No historic opportunity will be lost if the La Plata, Md., Chamber of Commerce declines to publicize the fact the "The Boogey Man" was shot there.
Apart from a house obviously chosen for its resemblance to the house in "The Amityville Horror," the picturesque aspects of "The Boogey Man," an absurd but proficiently grisly horror cheapie now at area theaters, have little connection with the locale.
If director Ulli Lommel has a specialty, it's sadism. Although his continuity is a tattered patchwork of devices borrowed from horror thrillers as venerable as "Dead of Night" and as recent as "Halloween" and "Alien," Lommel can make you recoil and take appalled notice at certain highlights: The heroine being dragged across the floor while bound and gagged and clad only in her undies; a murder victim simultaneously displaying bare breasts and scissors embedded in her neck; the undeniable piece de resistance -- comparable in its way to the severed head in "The Omen" -- of a teen-age couple being skewered through the mouths to achieve a literal kiss of death.The latter sensation calls for a snappier title than "The Boogey Man," which never seems justified anyway. "Kiss Kiss Stab Stab" would be more the ticket.
The terrors supposedly originate in a traumatic childhood episode, depicted in a prologue whose events and background music blatantly echo "Halloween," presumably for quick identification with the same basic target audience -- shrieking teen-age girls and their wisecracking dates. A little boy and girl are shown peeping through a living room window at a man and woman preparing to get down to lewd recreation. The woman spots the children, who are revealed to be her own. She watches approvingly as her lover binds and gags the boy as a punishment for allegedly chronic peeping.
The little girl, merely confined to her room, sneaks out of bed, picks up a large carving knife in the kitchen and cuts her brother loose. We follow two little hands clutching the knife as it goes upstairs and enters the mother's bedroom. A large rectangular wall mirror reflects the ensuing murder, in which the boy repeatedly plunges the blade into the lover's back. Shrieks and fadeout.

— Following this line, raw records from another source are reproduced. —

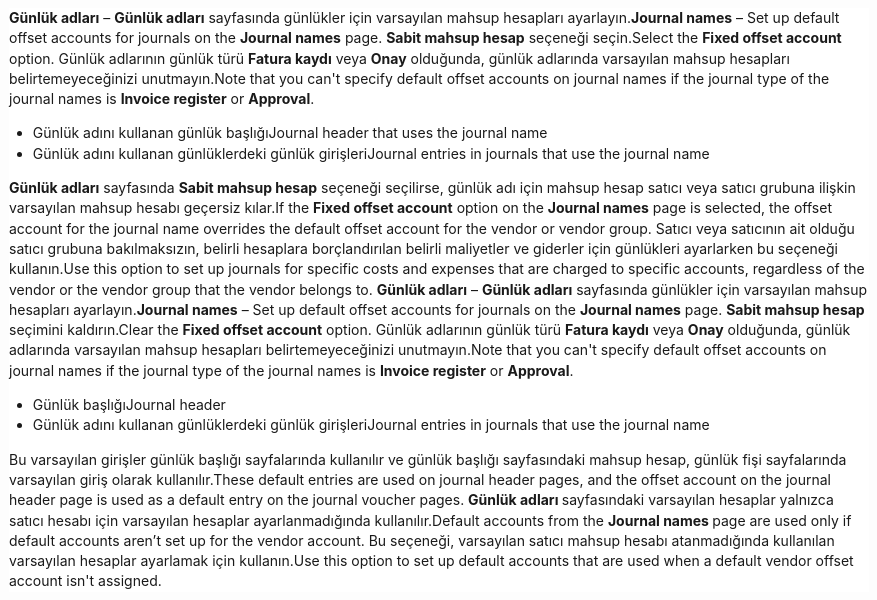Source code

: </tr>
<tr class="odd">
<td><span data-ttu-id="5bd2d-121"><strong>Günlük adları</strong> – <strong>Günlük adları</strong> sayfasında günlükler için varsayılan mahsup hesapları ayarlayın.</span><span class="sxs-lookup"><span data-stu-id="5bd2d-121"><strong>Journal names</strong> – Set up default offset accounts for journals on the <strong>Journal names</strong> page.</span></span> <span data-ttu-id="5bd2d-122"><strong>Sabit mahsup hesap</strong> seçeneği seçin.</span><span class="sxs-lookup"><span data-stu-id="5bd2d-122">Select the <strong>Fixed offset account</strong> option.</span></span> <span data-ttu-id="5bd2d-123">Günlük adlarının günlük türü <strong>Fatura kaydı</strong> veya <strong>Onay</strong> olduğunda, günlük adlarında varsayılan mahsup hesapları belirtemeyeceğinizi unutmayın.</span><span class="sxs-lookup"><span data-stu-id="5bd2d-123">Note that you can't specify default offset accounts on journal names if the journal type of the journal names is <strong>Invoice register</strong> or <strong>Approval</strong>.</span></span></td>
<td><ul>
<li><span data-ttu-id="5bd2d-124">Günlük adını kullanan günlük başlığı</span><span class="sxs-lookup"><span data-stu-id="5bd2d-124">Journal header that uses the journal name</span></span></li>
<li><span data-ttu-id="5bd2d-125">Günlük adını kullanan günlüklerdeki günlük girişleri</span><span class="sxs-lookup"><span data-stu-id="5bd2d-125">Journal entries in journals that use the journal name</span></span></li>
</ul></td>
<td><span data-ttu-id="5bd2d-126"><strong>Günlük adları</strong> sayfasında <strong>Sabit mahsup hesap</strong> seçeneği seçilirse, günlük adı için mahsup hesap satıcı veya satıcı grubuna ilişkin varsayılan mahsup hesabı geçersiz kılar.</span><span class="sxs-lookup"><span data-stu-id="5bd2d-126">If the <strong>Fixed offset account</strong> option on the <strong>Journal names</strong> page is selected, the offset account for the journal name overrides the default offset account for the vendor or vendor group.</span></span></td>
<td><span data-ttu-id="5bd2d-127">Satıcı veya satıcının ait olduğu satıcı grubuna bakılmaksızın, belirli hesaplara borçlandırılan belirli maliyetler ve giderler için günlükleri ayarlarken bu seçeneği kullanın.</span><span class="sxs-lookup"><span data-stu-id="5bd2d-127">Use this option to set up journals for specific costs and expenses that are charged to specific accounts, regardless of the vendor or the vendor group that the vendor belongs to.</span></span></td>
</tr>
<tr class="even">
<td><span data-ttu-id="5bd2d-128"><strong>Günlük adları</strong> – <strong>Günlük adları</strong> sayfasında günlükler için varsayılan mahsup hesapları ayarlayın.</span><span class="sxs-lookup"><span data-stu-id="5bd2d-128"><strong>Journal names</strong> – Set up default offset accounts for journals on the <strong>Journal names</strong> page.</span></span> <span data-ttu-id="5bd2d-129"><strong>Sabit mahsup hesap</strong> seçimini kaldırın.</span><span class="sxs-lookup"><span data-stu-id="5bd2d-129">Clear the <strong>Fixed offset account</strong> option.</span></span> <span data-ttu-id="5bd2d-130">Günlük adlarının günlük türü <strong>Fatura kaydı</strong> veya <strong>Onay</strong> olduğunda, günlük adlarında varsayılan mahsup hesapları belirtemeyeceğinizi unutmayın.</span><span class="sxs-lookup"><span data-stu-id="5bd2d-130">Note that you can't specify default offset accounts on journal names if the journal type of the journal names is <strong>Invoice register</strong> or <strong>Approval</strong>.</span></span></td>
<td><ul>
<li><span data-ttu-id="5bd2d-131">Günlük başlığı</span><span class="sxs-lookup"><span data-stu-id="5bd2d-131">Journal header</span></span></li>
<li><span data-ttu-id="5bd2d-132">Günlük adını kullanan günlüklerdeki günlük girişleri</span><span class="sxs-lookup"><span data-stu-id="5bd2d-132">Journal entries in journals that use the journal name</span></span></li>
</ul></td>
<td><span data-ttu-id="5bd2d-133">Bu varsayılan girişler günlük başlığı sayfalarında kullanılır ve günlük başlığı sayfasındaki mahsup hesap, günlük fişi sayfalarında varsayılan giriş olarak kullanılır.</span><span class="sxs-lookup"><span data-stu-id="5bd2d-133">These default entries are used on journal header pages, and the offset account on the journal header page is used as a default entry on the journal voucher pages.</span></span> <span data-ttu-id="5bd2d-134"><strong>Günlük adları </strong>sayfasındaki varsayılan hesaplar yalnızca satıcı hesabı için varsayılan hesaplar ayarlanmadığında kullanılır.</span><span class="sxs-lookup"><span data-stu-id="5bd2d-134">Default accounts from the <strong>Journal names </strong>page are used only if default accounts aren’t set up for the vendor account.</span></span></td>
<td><span data-ttu-id="5bd2d-135">Bu seçeneği, varsayılan satıcı mahsup hesabı atanmadığında kullanılan varsayılan hesaplar ayarlamak için kullanın.</span><span class="sxs-lookup"><span data-stu-id="5bd2d-135">Use this option to set up default accounts that are used when a default vendor offset account isn't assigned.</span></span></td>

Fade-in 20 years later. The little girl has grown into a young wife and mother named Lacey, played by an attractive actress named Suzanna Love, who suggests a cross of Lindsay Wagner with Patty Duke (and happens to be the director's wife). Lacey lives with her husband, son and brother Willie, rendered speechless since the violent night long ago, in a large country house. r
Lacey is disturbed by the news that her disreputable mother desires to reestablish contact. As she watches the meat being carved at supper, she's all too discernibly haunted by memories of another carving knife. Sensing her discomfort, the helpful husband, an indispensable dope, insists that she confront and exorcise lingering bad memories.

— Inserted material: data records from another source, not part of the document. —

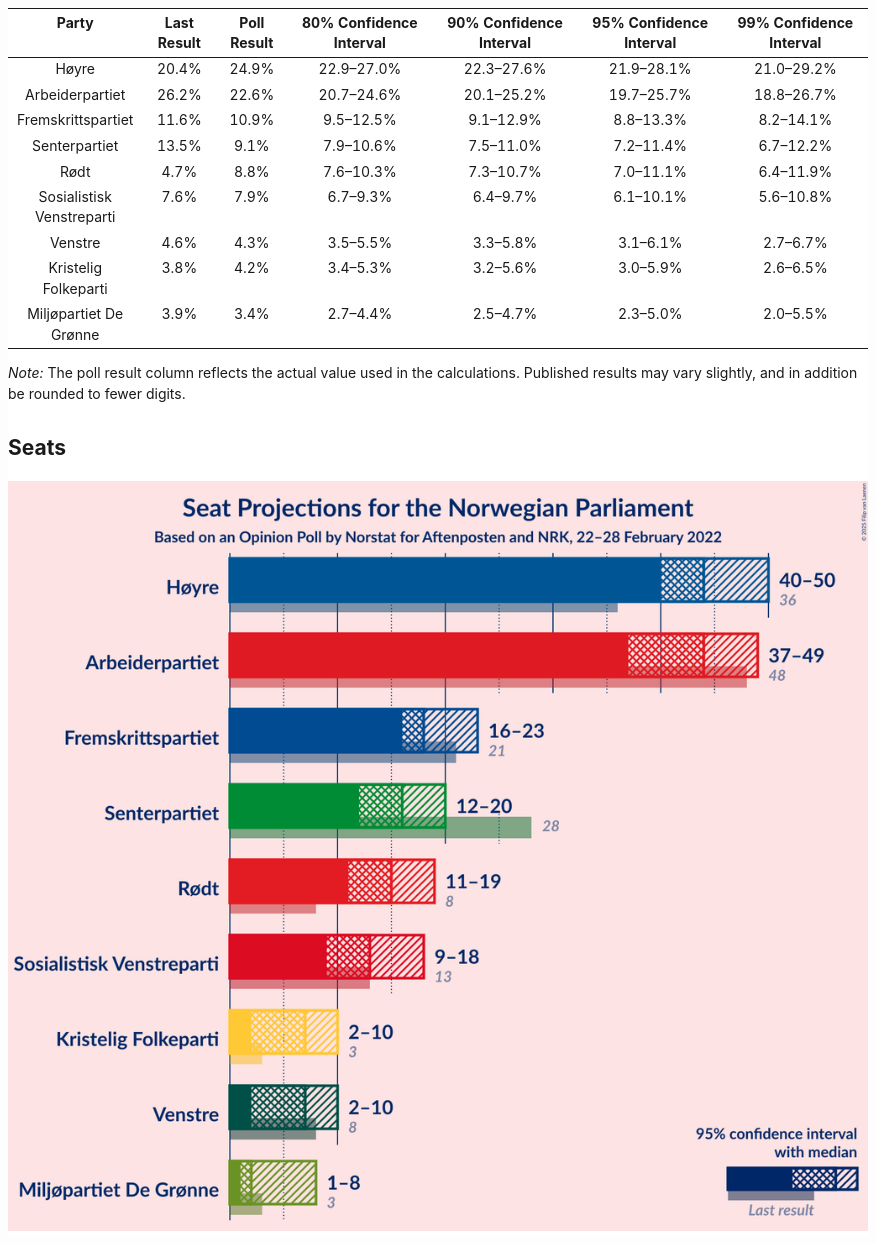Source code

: | Party | Last Result | Poll Result | 80% Confidence Interval | 90% Confidence Interval | 95% Confidence Interval | 99% Confidence Interval |
|:-----:|:-----------:|:-----------:|:-----------------------:|:-----------------------:|:-----------------------:|:-----------------------:|
| Høyre | 20.4% | 24.9% | 22.9–27.0% |22.3–27.6% |21.9–28.1% |21.0–29.2% |
| Arbeiderpartiet | 26.2% | 22.6% | 20.7–24.6% |20.1–25.2% |19.7–25.7% |18.8–26.7% |
| Fremskrittspartiet | 11.6% | 10.9% | 9.5–12.5% |9.1–12.9% |8.8–13.3% |8.2–14.1% |
| Senterpartiet | 13.5% | 9.1% | 7.9–10.6% |7.5–11.0% |7.2–11.4% |6.7–12.2% |
| Rødt | 4.7% | 8.8% | 7.6–10.3% |7.3–10.7% |7.0–11.1% |6.4–11.9% |
| Sosialistisk Venstreparti | 7.6% | 7.9% | 6.7–9.3% |6.4–9.7% |6.1–10.1% |5.6–10.8% |
| Venstre | 4.6% | 4.3% | 3.5–5.5% |3.3–5.8% |3.1–6.1% |2.7–6.7% |
| Kristelig Folkeparti | 3.8% | 4.2% | 3.4–5.3% |3.2–5.6% |3.0–5.9% |2.6–6.5% |
| Miljøpartiet De Grønne | 3.9% | 3.4% | 2.7–4.4% |2.5–4.7% |2.3–5.0% |2.0–5.5% |

*Note:* The poll result column reflects the actual value used in the calculations. Published results may vary slightly, and in addition be rounded to fewer digits.

## Seats

![Graph with seats not yet produced](2022-02-28-Norstat-seats.png "Seats")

He takes Lacey to a shrink-hypnotist played by John Carradine, doing the "guest star" bit that Boris Karloff used to do in Roger Corman potboilers like "The Terror." Under hypnosis, Lacey begins roaring like the demon Pazuzu in "The Exorcist." Chalk up another gratuitous crib from a hit horror movie.
Still not satisfied, the husband drives Lacey back to the original murder house, now occupied by another family but up for sale. The parents are out, but Lacey and spouse are admitted by the kids, a pair of teen-age sisters and their mischievous kid brother, smartly portrayed by David Swim. Entering the murder room, Lacey is soon terrorized by the mirror, which reflects the killing with maddening fidelity. To protect herself from its spell she shatters the glass with a handy chair.
Surpassing even himself, the husband apologizes for Lacey's rashness and then insists on gathering up the pieces and reassembling the mirror at home, the better to purge his beloved of all those frightening phantoms. One gathers that he's a whiz at jigsaw puzzles, because the jagged fragments of the mirror are back together in no time.
The remainder of the movie is wackily ratonalized by this loose connection to the haunted mirror episode from "dead of Night." In Lommel's variaton the littlest shards and slivers of the mirror are endowed with supernatural potency, luring anyone near them into deathtraps or homicidal rages.
The devices never make a sliver of sense, but they allow Lommel and his collaborators (two local filmmakers, cinematographer David Sperling and editor Terrell Tannen, were members of the crew) to assume fitfully effective attack positions. It's difficult to judge whether the payoffs would be enhanced by a more plausible or clever pretext. Probably not. The shocks might even be curiously diluted by a little preliminary sophistication. "The Boogey Man" achieves a certain vicious distinction by putting the occasional spectacular kink in an otherwise motely fabric.